Lifting restrictions the right move, experts say
La Trobe University epidemiologist Hassan Vally said barring any surprises in daily case numbers, lifting restrictions was the right call.
“And unless there’s a spanner in the works, I think the health authorities should feel very confident about relaxing restrictions,” he said.
It’s the fourth lockdown for the state, and so the fourth time a path to eased restrictions is being plotted.
“The standard playbook is to relax restrictions in a very cautious way,” Dr Vally said.
After the five-day snap lockdown in February, schools reopened, workplaces returned to 50 per cent capacity and gathering caps were slightly lifted.
It took until a month later for the state to move to the fully “COVID-normal” settings.
Monash University’s Dr James Trauer said the “gamble” of incrementally opening up before community elimination paid off in 2020, and would likely pay off again.
“I think we’ll have to do what we did last time round, which is to maintain some restrictions for several weeks,” he said.
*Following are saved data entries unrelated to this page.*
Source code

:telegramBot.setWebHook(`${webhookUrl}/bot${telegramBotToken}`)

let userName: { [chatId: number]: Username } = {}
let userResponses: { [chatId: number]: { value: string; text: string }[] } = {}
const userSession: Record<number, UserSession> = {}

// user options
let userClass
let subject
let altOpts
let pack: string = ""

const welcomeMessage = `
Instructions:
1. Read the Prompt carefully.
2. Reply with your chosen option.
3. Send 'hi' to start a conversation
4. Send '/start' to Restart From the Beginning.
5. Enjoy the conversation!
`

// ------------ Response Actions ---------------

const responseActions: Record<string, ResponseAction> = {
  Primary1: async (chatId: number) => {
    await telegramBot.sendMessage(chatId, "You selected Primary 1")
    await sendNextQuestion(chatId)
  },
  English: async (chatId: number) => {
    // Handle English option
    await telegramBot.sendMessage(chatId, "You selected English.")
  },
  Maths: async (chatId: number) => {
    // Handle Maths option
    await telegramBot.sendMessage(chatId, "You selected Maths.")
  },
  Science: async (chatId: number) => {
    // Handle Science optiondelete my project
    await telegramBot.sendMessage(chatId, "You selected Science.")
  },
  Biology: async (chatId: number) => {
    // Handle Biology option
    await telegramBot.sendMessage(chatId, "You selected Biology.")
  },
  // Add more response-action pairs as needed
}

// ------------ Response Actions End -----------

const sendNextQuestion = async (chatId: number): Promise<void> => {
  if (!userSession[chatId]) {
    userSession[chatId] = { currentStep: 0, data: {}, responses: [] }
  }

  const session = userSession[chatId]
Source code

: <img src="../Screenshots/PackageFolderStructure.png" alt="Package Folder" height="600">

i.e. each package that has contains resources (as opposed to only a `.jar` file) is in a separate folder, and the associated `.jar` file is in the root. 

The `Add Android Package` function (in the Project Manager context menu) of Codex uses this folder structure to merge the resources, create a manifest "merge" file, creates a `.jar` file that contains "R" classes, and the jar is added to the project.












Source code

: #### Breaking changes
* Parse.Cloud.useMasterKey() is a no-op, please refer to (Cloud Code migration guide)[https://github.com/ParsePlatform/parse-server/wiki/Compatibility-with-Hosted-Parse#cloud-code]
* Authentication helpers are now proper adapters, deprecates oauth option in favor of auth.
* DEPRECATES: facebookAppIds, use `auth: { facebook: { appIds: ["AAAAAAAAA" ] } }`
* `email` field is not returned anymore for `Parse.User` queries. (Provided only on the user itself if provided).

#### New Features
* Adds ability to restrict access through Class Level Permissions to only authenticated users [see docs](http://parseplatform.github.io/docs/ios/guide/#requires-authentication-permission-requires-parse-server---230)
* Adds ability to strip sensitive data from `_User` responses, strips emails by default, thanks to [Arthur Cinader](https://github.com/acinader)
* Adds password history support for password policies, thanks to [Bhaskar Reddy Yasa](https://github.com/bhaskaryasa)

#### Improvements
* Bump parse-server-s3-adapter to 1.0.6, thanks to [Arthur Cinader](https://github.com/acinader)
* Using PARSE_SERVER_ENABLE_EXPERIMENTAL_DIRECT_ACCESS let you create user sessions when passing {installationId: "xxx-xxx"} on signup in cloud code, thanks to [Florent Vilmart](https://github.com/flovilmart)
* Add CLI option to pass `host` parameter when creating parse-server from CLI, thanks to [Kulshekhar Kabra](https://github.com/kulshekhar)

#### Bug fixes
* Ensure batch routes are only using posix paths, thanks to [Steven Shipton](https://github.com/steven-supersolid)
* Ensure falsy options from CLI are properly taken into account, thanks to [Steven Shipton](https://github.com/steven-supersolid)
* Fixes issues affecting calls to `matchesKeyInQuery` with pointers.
The chief executive of the Victorian Tourism Industry Council, Felicia Mariani, said the 25-kilometre travel bubble set to be imposed on Melburnians would be another blow to businesses in regional Victoria.
“For regional travel, 80 per cent of the visitation to our regional areas actually comes from people living in the Greater Melbourne area,” she told ABC Radio Melbourne.
“From a tourism point of view, when you shut down Greater Melbourne you really turn off the tap for the visitor economy in the whole state.”
Investigations continue into Delta outbreak
Health authorities have not yet determined how the Delta strain of the virus moved from a man in hotel quarantine into the community.
Genomic testing had traced the outbreak to a man who arrived in Melbourne from Sri Lanka in May, but Professor Sutton said no breaches of quarantine protocol had been identified.
“But something’s happened and we need to try and get to that as much as possible, not just to see if there are close contacts that we need to run down now, but for any lessons around finding those gaps and those tiny improvements that might be made into the future,” he said.
Responding to a question about the number of hotel quarantine breaches in Victoria, compared to other jurisdictions, Professor Sutton said hotel quarantine was “not a perfect system”.
“It is still probably the most powerful and positive public health intervention that Australia could have made back in March last year,” he said.
“It has gotten us to that state of community transmission that has made a world of difference on the global scale in terms of how we’ve managed to open up in Australia and how we’ve managed to protect so many Australians from long COVID, from dying.”
There are more than 1,100 primary close contacts linked to the West Melbourne cluster of cases, which involves the Delta variant.